У Кожева нашлось множество продолжателей, одним из них был его секретарь писатель Раймон Кено. Это французский абсурдист, у него много интересных произведений, которые кажутся просто смешными и веселыми, но на самом деле представляют собой добросовестную переработку тезисов Кожева об истории. Например, одно из известных произведений Кено называется «Упражнение в стиле» (1946): это не что иное, как почти сотня вариаций одного рассказа о том, как я ехал в автобусе с таким-то номером, увидел молодого человека, который рвался к свободному месту, потом я проезжал мимо вокзала, опять увидел молодого человека, которому теребил пуговицу собеседник. По сути, кинематографическая сцена, и эту сцену Раймон Кено переработал десятки раз, создав рассказ от лица наблюдателя-простеца, или зарифмовав его александрийским величавым стихом, или составив этот же рассказ из одних грецизмов или латинизмов, назвав автобус «петролейной триерой», или «автокинетическим медиумом», или еще как-то. Есть даже рассказы в виде формул, в виде математических и логических задач. Дано: автобус С из пункта А в пункт Б, условие: Н пассажиров и Х свободных мест, дан человек из подмножества пассажиров, может ли он занять свободное место?
В чем смысл такой шуточной затеи? В том, чтобы показать, что событийность развивается независимо от тех категорий, в которых мы можем ее выразить, независимо от любых формул, что нет никакого нарратива, который мог бы полностью покрыть событийность и полностью объяснить нам, как все происходит.
Это прямая противоположность установкам классического исторического мышления, в котором исторический нарратив полностью отображает сущность событий и даже довершает их при правильном построении речи. С классической точки зрения, правильно рассказав о событии, мы тем самым правильно понимаем события. Кено пытается показать, что никакой рассказ о событии на самом деле никакого отношения к событию не имеет, само событие полностью автономно от того языка, с помощью которого об этом событии мы пытаемся рассказать. История как историческая событийность существует отдельно, а наш язык совершенно условен и никогда не схватывает суть события, но только определенную сумму явлений, которую всегда истолковывает в своем жанре.
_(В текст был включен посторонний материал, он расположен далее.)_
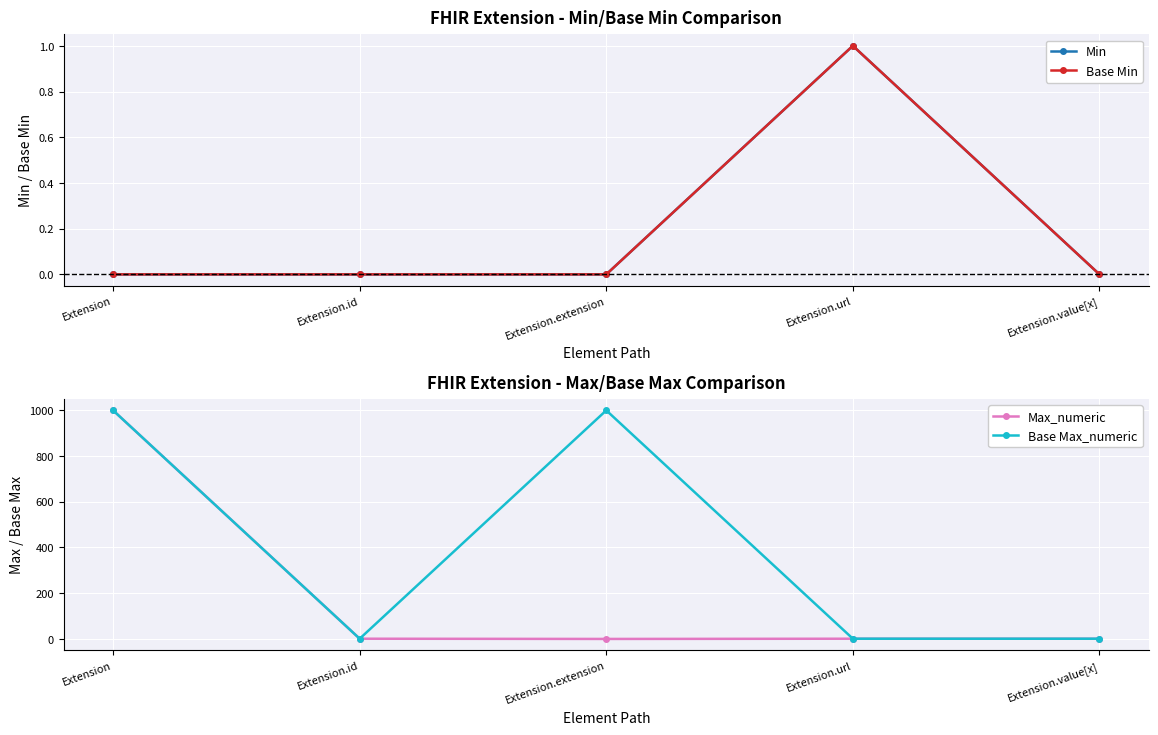

Count the number of data series in this chart.

4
Позднее Ролан Барт назовет этот эффект отрывая языка от обслуживания событий «удовольствием от текста» (1973). Легко наслаждаться возможностью рассказать об автобусе математическим языком или написать поэму или сонет об автобусе, но никакого понимания о том, как живет этот автобус, от этого у нас не получится: нарратив не объясняет нам исторические события. Исторические события происходят сами по себе и их законы замкнуты на них самих.
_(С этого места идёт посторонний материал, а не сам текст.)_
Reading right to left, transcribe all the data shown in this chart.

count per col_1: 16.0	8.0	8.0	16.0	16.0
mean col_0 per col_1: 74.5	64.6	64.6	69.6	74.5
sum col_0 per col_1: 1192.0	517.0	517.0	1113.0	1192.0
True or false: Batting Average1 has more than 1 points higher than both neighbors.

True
И еще одна забавная повесть Реймона Кено, экранизированная, «Зази в метро» (1959), про маленькую девочку-хулиганку, которую привезли в Париж и пытаются показать красоты Парижа, но она хочет посмотреть только метро, поэтому она сбегает, когда дядя пытается ее догнать, она бежит, подходит к полицейскому и говорит, что за ней гонится педофил, полицейский ее защищает, и так абсурдно разворачивается ситуация: она сбегает и гуляет по городу и не зависит уже не от родителей и ни от кого другого, но метро бастует, и ей не удается метро посмотреть.
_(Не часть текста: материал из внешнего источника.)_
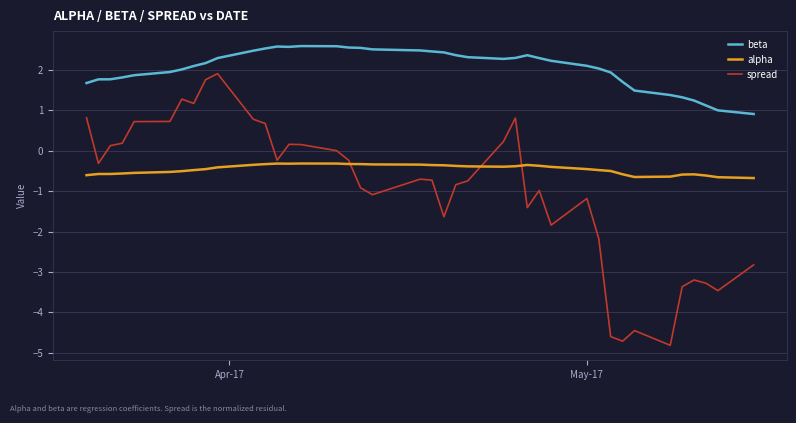

Which series has the largest range (max minus min)?

spread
Перед нами шуточное переложение мыслей Гегеля об истории, о том, что история сама вырабатывает некие логические законы, что исторический процесс – это развертывание некой внутренней логики, а не результат намерений людей. Намерения людей напрямую никак не связаны с историческими эффектами: скажем, родители пытаются показать девочке Лувр, а она вместо этого сбегает в метро, при этом она собирается смотреть метро, а оно все равно закрыто. Историческая логика не подчиняется никакой дискурсивной логике, никакой логике изложения событий, как бы мы ни навязывали языковую логику окружающему миру. Наша логика, воспитанная привычным нам языком, никогда до конца не может захватить исторические события, а речь всякий раз вводит в заблуждение героев историй.
Следующим после гегельянства этапом развития французской теории, еще до Второй мировой войны, в середине 30-х годов, стало создание Коллежа социологии. Особенность этого Коллежа социологии была в том, что по большей части его составили не социологи, а философы или философские писатели, такие как, например, Жорж Батай или Гастон Башляр. Под социологией имелось в виду, с одной стороны, исследование общества с точки зрения законов одновременно экономических и эстетических, и у представителей Коллежа социологии очень интересно соединялся язык экономический и художественный.